404 Sum of Left Leaves
有几个解法:
- iterative DFS
- recursive
- Morris Tree Traversal
Approach 1 DFS
我的第一直觉是不可能是BFS, 因为无法保证leaf node在同一层. 所以我的思路是iterative implementation of DFS with stack. 难点在于我们如何判断left leaf node. Left leaf node的定义是:
- it's a left child of a parent node.
- it's a leaf node.
left node的等价条件很好判断,但是left child就比较难判断了, 如下表
| statement | 等价条件 |
|---|---|
| it's a left child of a parent node | ? |
| it's a leaf node | not node.left and not not.right |
所以我们需要在dfs的时候,记录额外的信息来辅助我们判断. 我们可以用一个tuple来储存当前node和是否是left child. 那我们怎么决定是否是left child呢?我们先判断什么时候不是left child:
- root node is not a left child
- 在dfs traversal顺序是先左后右,每次往左走很多步,每次往右都是前进一格.这个条件很关键
在往左的时候,逻辑是
while curr:
stack.append(curr)
curr = curr.left
我们发现只要stack中每次append的第一个元素,都不是left child. 那么我们只需要用一个flag来manipulate一下即可.
# Definition for a binary tree node.
# class TreeNode:
# def __init__(self, val=0, left=None, right=None):
# self.val = val
# self.left = left
# self.right = right
class Solution:
def sumOfLeftLeaves(self, root: Optional[TreeNode]) -> int:
"""

------------------------------------------------

练习:
A. 请把上文关于左叶子之和的文本中“我们可以用一个tuple来储存当前node和是否是left child”这句话翻译成英文。
B. 续写上文关于左叶子之和的解题文本,从其结束处接着往下写。

所给资料:
------------------------------------------------

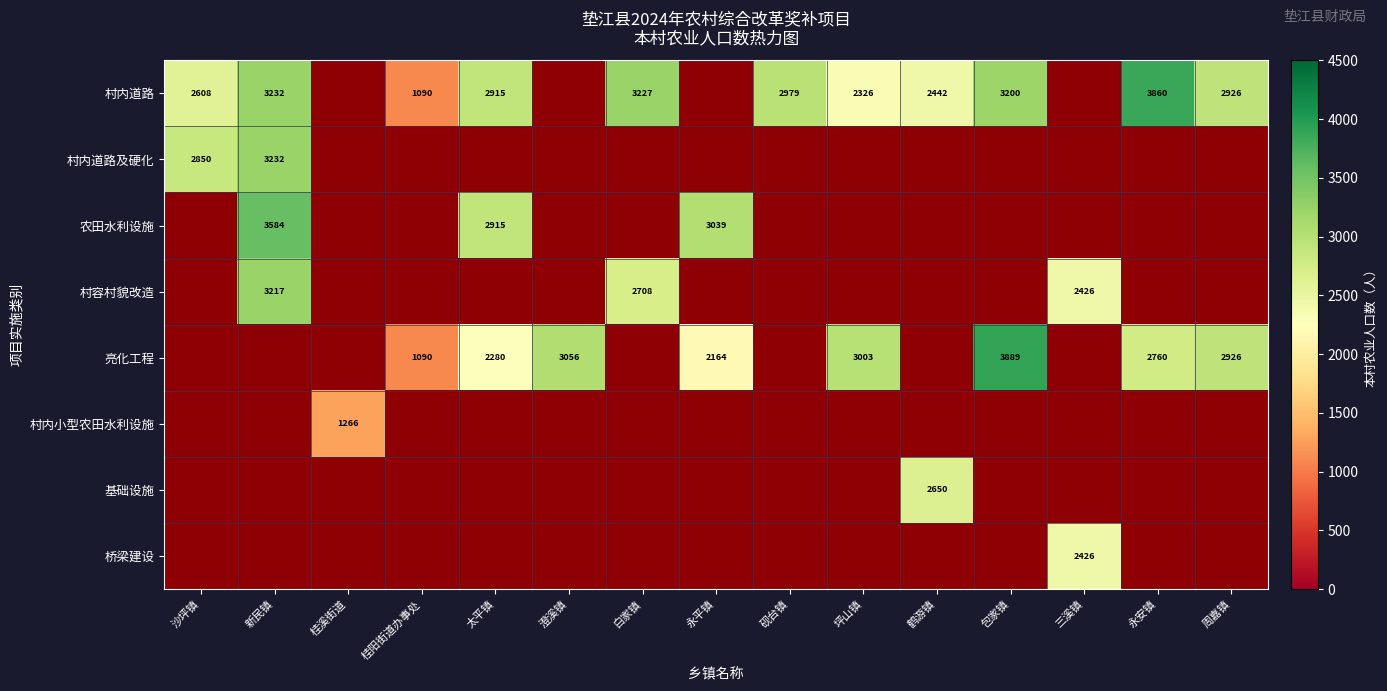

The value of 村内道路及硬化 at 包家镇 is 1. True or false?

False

------------------------------------------------

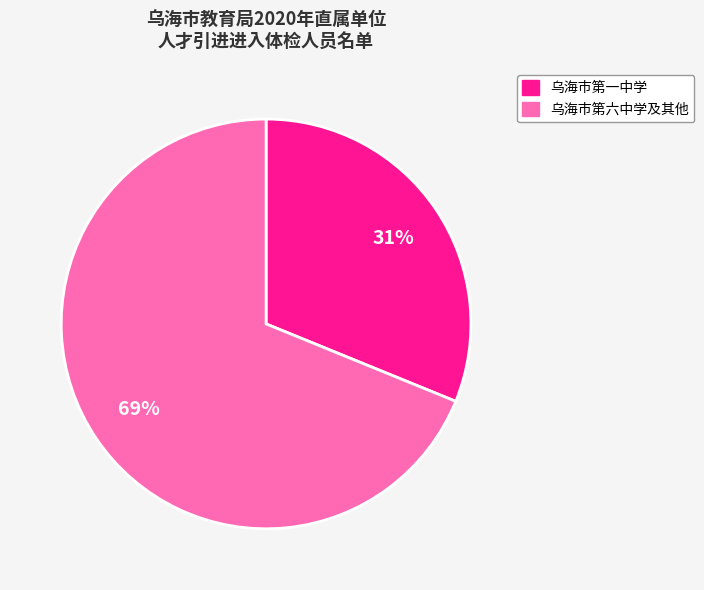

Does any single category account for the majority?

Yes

------------------------------------------------

练习答案:
A. We can use a tuple to store the current node and whether it is a left child.

B.
observation:
- can't BFS since leaf node might not be on the same layer
- left leaf满足左边走到头的条件
"""
if not root.left and not root.right:
return 0
stack = []
curr = root
res = 0
not_left_child = True
while stack or curr:
while curr:
if not_left_child:
stack.append((curr,False))
not_left_child = False
else:
stack.append((curr,True))
curr = curr.left
# now we reach the left leaf node
# we go back, record the value and going right
curr,is_left_child = stack.pop()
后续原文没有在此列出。